Women’s groups argue the risks involved in official acceptance of self-identified trans status are already on show with biological males convicted of serious crimes, including sexual offences, being shifted as “trans women” to female-only prisons. There are surgically-reassigned transsexuals who say uncontrolled self-ID trans is difficult to reconcile with protection of women and children.
The Brisbane-based trans man and drag queen Johnny Valkyrie, whose Drag Story Time event for children at the Brisbane Square Library in January was disrupted by Liberal National Club university students chanting “drag queens are not for kids”, launched a change.org petition to deplatform Ms Scarcella from the Mardi Gras. (One of the LNP students, Wilson Gavin, who was openly gay, took his own life less than 24 hours after a torrent of online abuse and denunciation.)
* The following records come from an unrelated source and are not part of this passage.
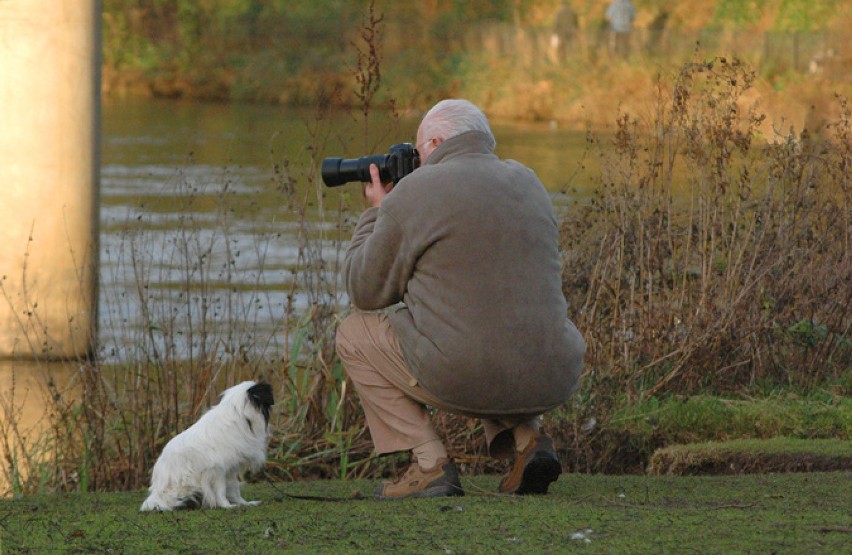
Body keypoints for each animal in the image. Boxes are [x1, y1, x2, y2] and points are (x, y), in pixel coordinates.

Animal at [140, 382, 272, 512]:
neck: (240, 414)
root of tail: (155, 496)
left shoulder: (231, 468)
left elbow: (234, 489)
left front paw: (244, 503)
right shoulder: (218, 469)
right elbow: (221, 491)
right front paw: (227, 506)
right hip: (184, 489)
The Sydney Les-Talk panel event with Ms Scarcella is scheduled to go ahead, but not as part of the festival. The Mardi Gras was contacted for comment.
‘Rushed consultation’
In the debate over Queensland’s controversial draft law, a key question was whether or not Mr Miles’s 2018 conversion therapy roundtable — which reportedly shaped the government’s policy — represented a wide range of opinion and expertise.
The LGBTI Legal Service Inc, which backed the Queensland bill, was among activist bodies at the roundtable but it has emerged that no mainstream medical organisations were present, despite a Queensland Health claim to the contrary. The government has been criticised for rushing the legislation, staging the consultation period during the summer holidays with a January 6 deadline.
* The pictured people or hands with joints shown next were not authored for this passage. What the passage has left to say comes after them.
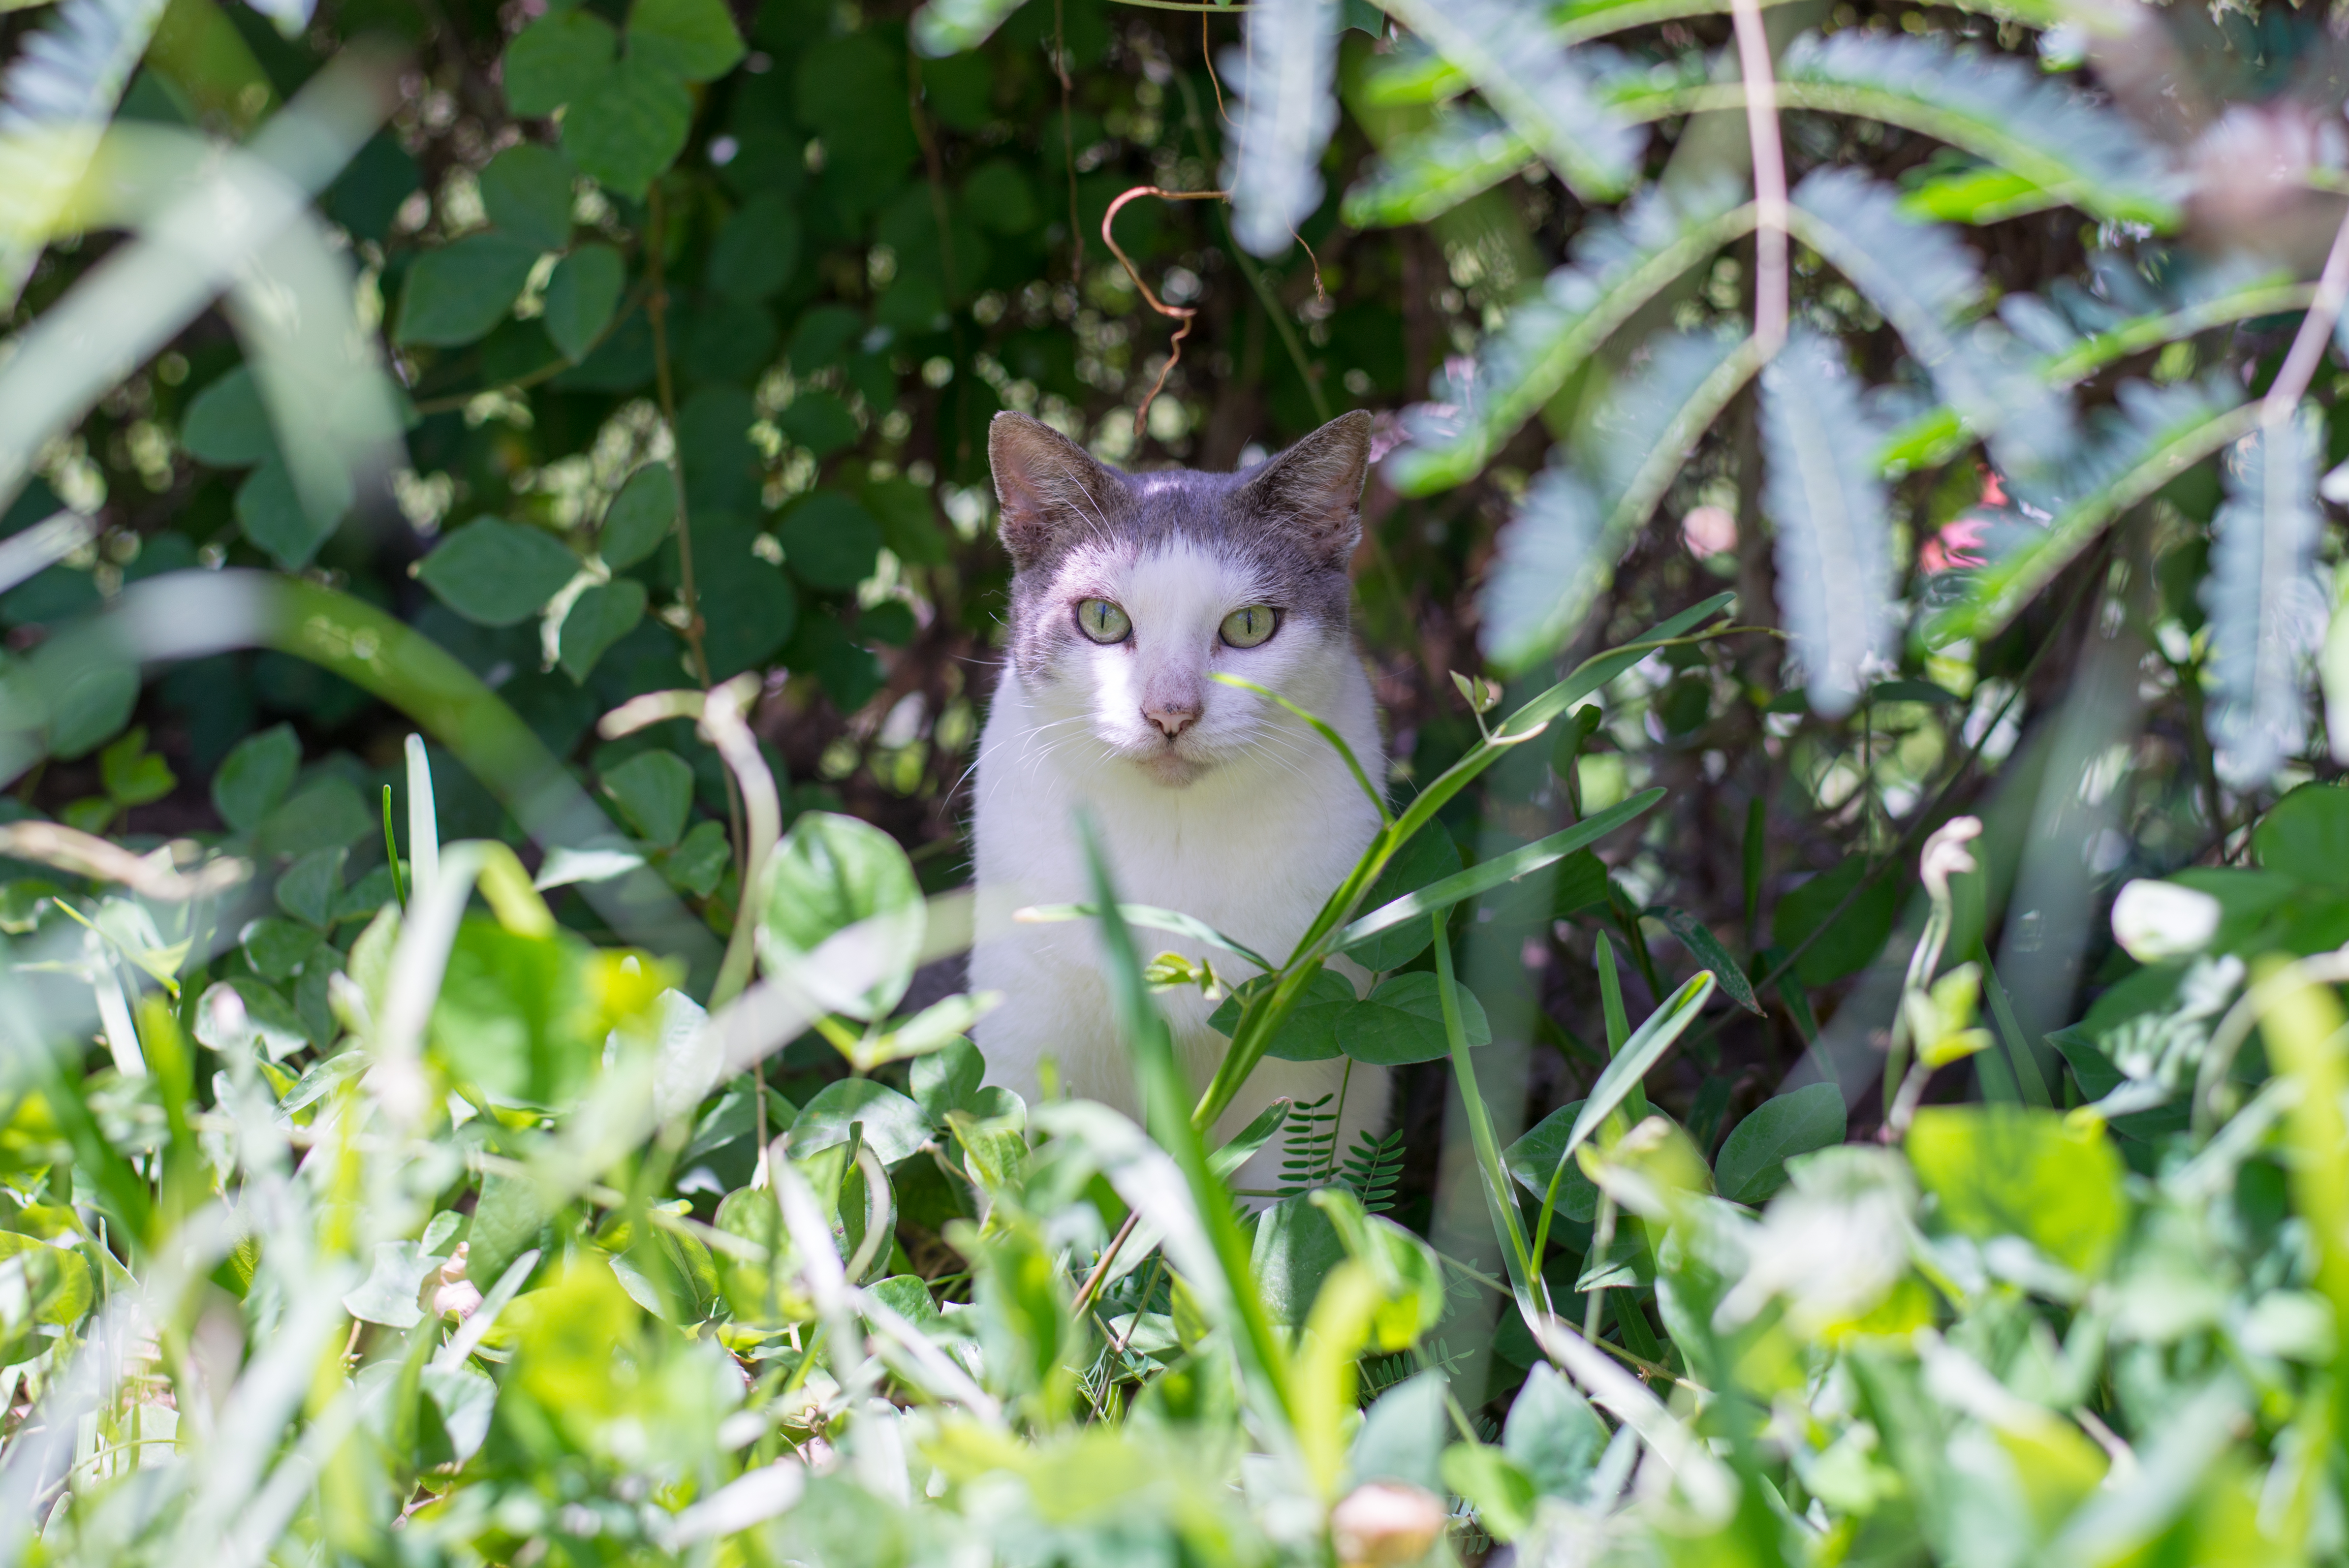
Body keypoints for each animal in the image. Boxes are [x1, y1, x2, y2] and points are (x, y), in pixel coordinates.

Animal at [963, 410, 1381, 1192]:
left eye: (1249, 626)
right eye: (1102, 619)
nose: (1170, 712)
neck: (1175, 835)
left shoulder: (1304, 1055)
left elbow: (1293, 1199)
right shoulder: (1028, 1036)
In a dissenting report on the conversion therapy bill, the two Liberal National Party MPs on the six-strong parliamentary committee said there was “little value” in seeking to redraft the contentious provisions, which should be abandoned or voted down. That part of the bill was described as “almost hopelessly unworkable” by the Queensland Law Society.
Queensland’s one-house parliament has 18 sitting days before the October 31 state election, and some commentators see the radical left faction of Treasurer Jackie Trad as a political liability.
In January, Premier Annastacia Palaszczuk intervened to kill off an Education Department plan for “modern state-of-the-art” gender-neutral toilets in an $80 million new high school in Brisbane.
Critics say this trans-friendly trend poses a risk to girls negotiating puberty, menstruation and body image issues.
“I will be making it very clear that you should have toilets for boys and girls,” Ms Palaszczuk said.